FLUSHING — It's been more than two years since 3-year-old Allison Liao was killed when a driver struck her as she crossed the street while holding her grandmother's hand. 

Her death helped spark a push for safer streets, prompting her family to become activists to make sure something like it never happens again.

On Friday, Oct. 23, the community will honor Allison when the corner of Main Street, near Cherry Avenue, will be renamed for her.

She joins Cooper Stock, 9, and Ariel Russo, 4, both victims of traffic crashes who have had streets renamed in their honor.

"This is some sort of positive thing out of a tragedy," her mom, Amy Tam-Liao, said. 

It's a validation of the work done since Allison's death to make the streets safer, her parents said.

They pass the corner nearly every day, a constant reminder of Oct. 6, 2013, when Allison was struck and killed by driver Ahmad Abu-Zayedeh as he made a left turn. 

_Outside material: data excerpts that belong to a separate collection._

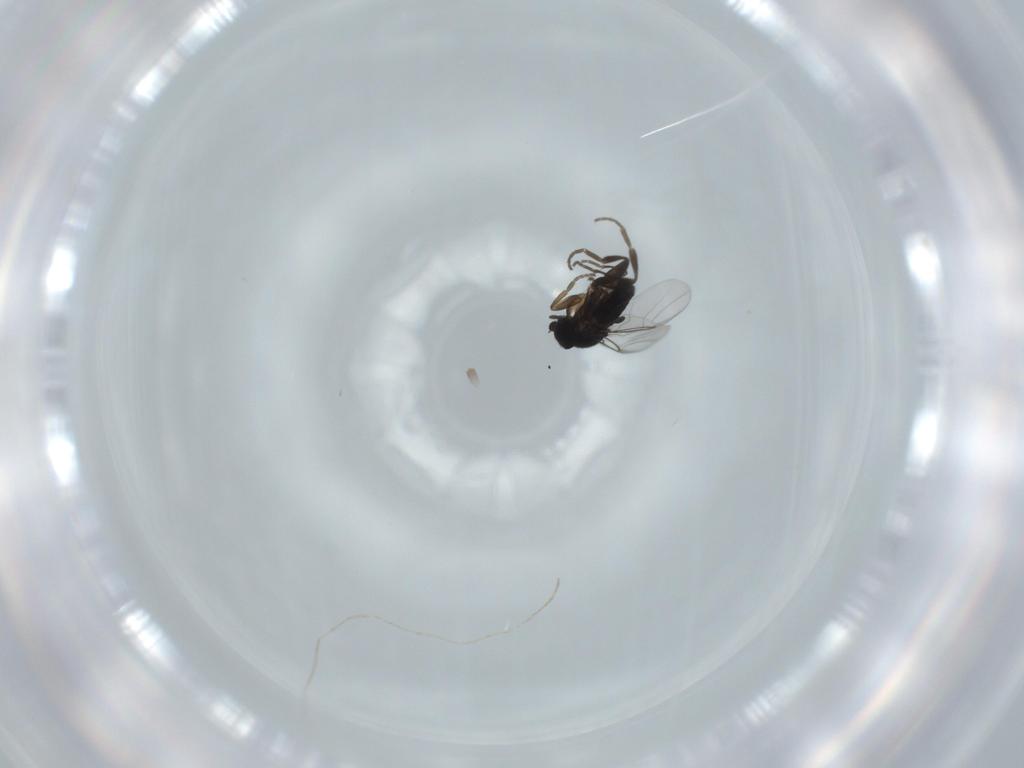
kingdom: Animalia
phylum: Arthropoda
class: Insecta
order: Diptera
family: Phoridae
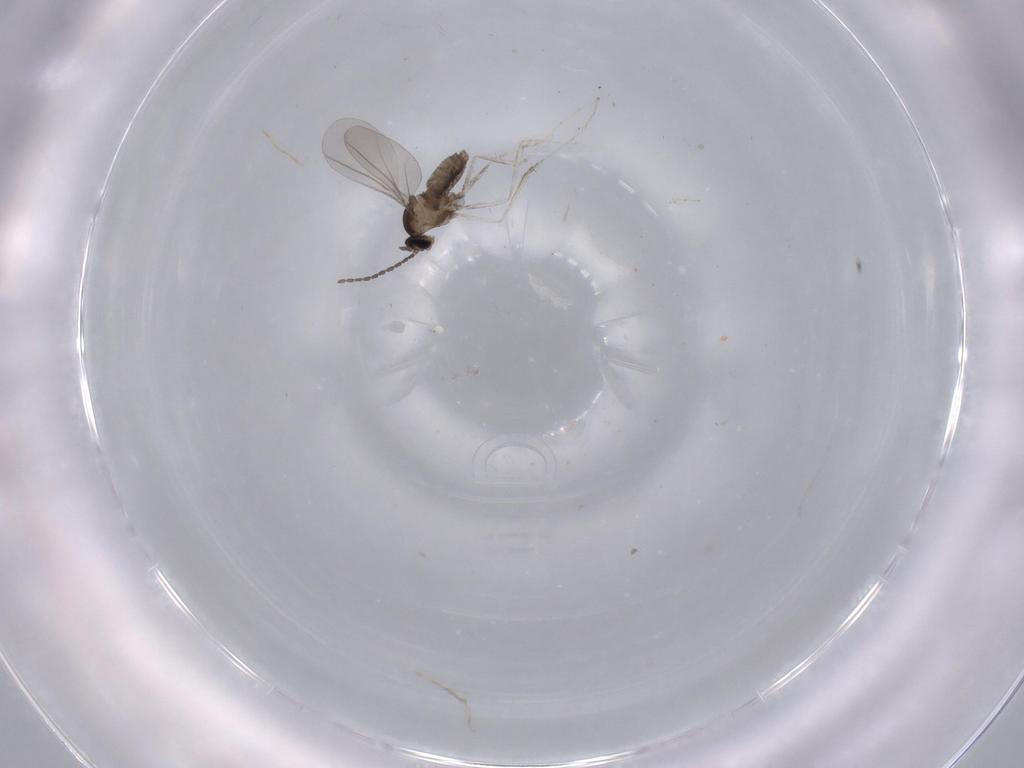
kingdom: Animalia
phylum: Arthropoda
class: Insecta
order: Diptera
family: Cecidomyiidae
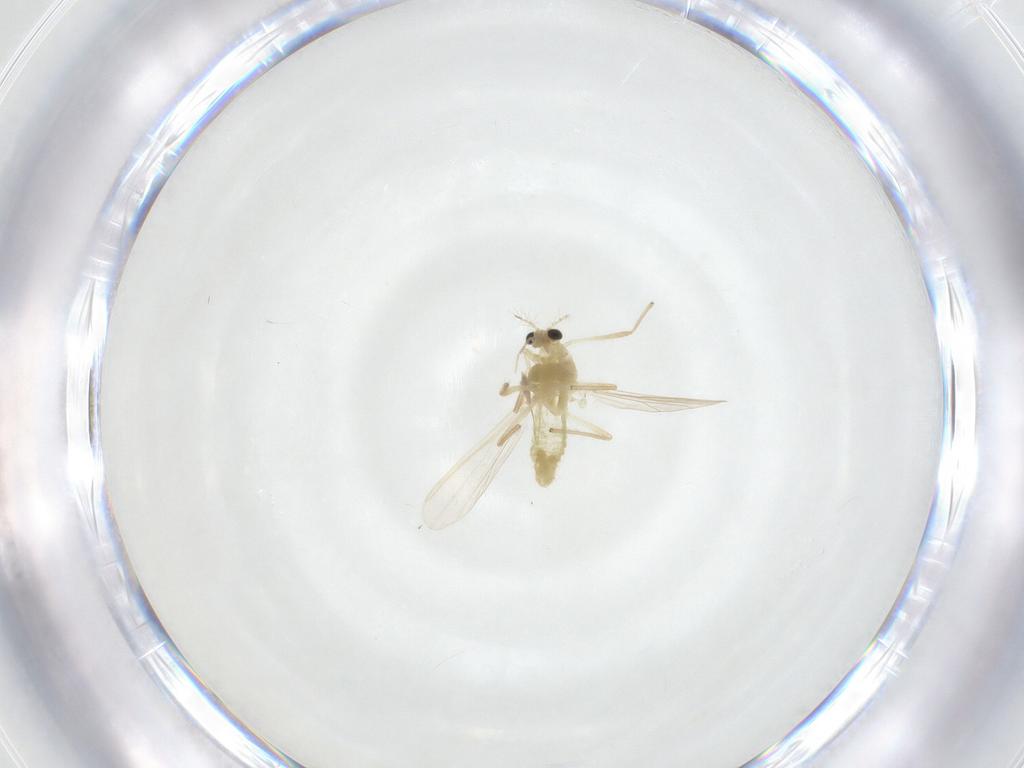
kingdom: Animalia
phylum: Arthropoda
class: Insecta
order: Diptera
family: Chironomidae
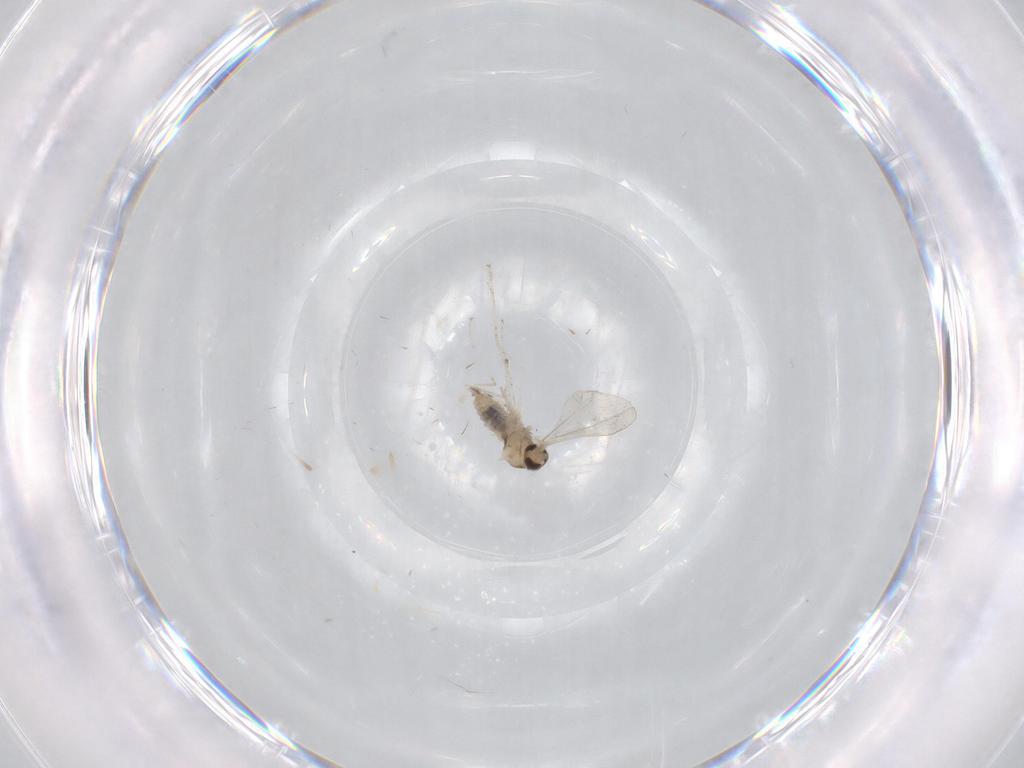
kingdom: Animalia
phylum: Arthropoda
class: Insecta
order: Diptera
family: Cecidomyiidae
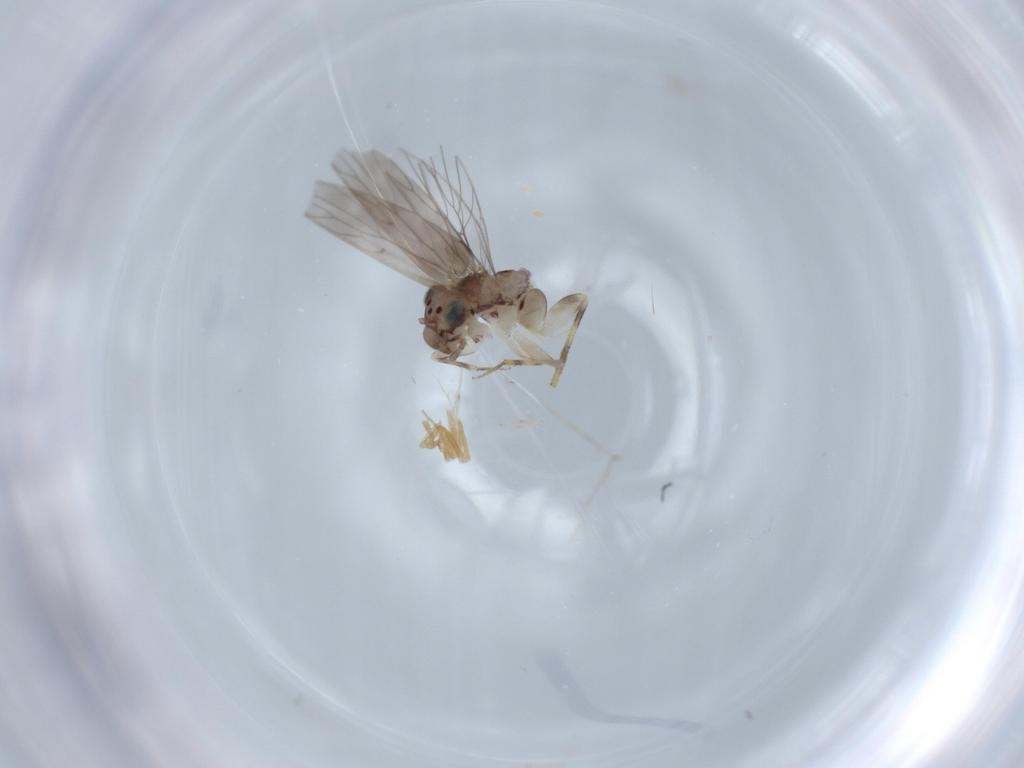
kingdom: Animalia
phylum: Arthropoda
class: Insecta
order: Psocodea
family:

He received tickets after her death, which were later tossed by a DMV judge, but was not arrested or charged by the district attorney's office. 

The renaming of the corner honors her short life, and the work her family has done since, they said.

The Liao family, including five-month-old son Aidan, at a January 2015 hearing for the driver that killed Allison Liao. (DNAinfo/Katie Honan)

"This is where our family activism started," Tam-Liao said, noting their work to push for Vision Zero and with Make Queens Safer. They are also founding members of Families for Safe Streets.

Her father, Hsi-Pei Liao, said their family's story is shared to help promote safer driving, and they had to prove Allison's significance to get the street renaming approved. 

"This really validates that she did make a difference, even though she was only 3 and a half years old," he said. 

"This is that corner unfortunately the spot where our daughter was killed, but we don't want it to known for that. We want it to be known for activism and advocacy for safer streets on her behalf."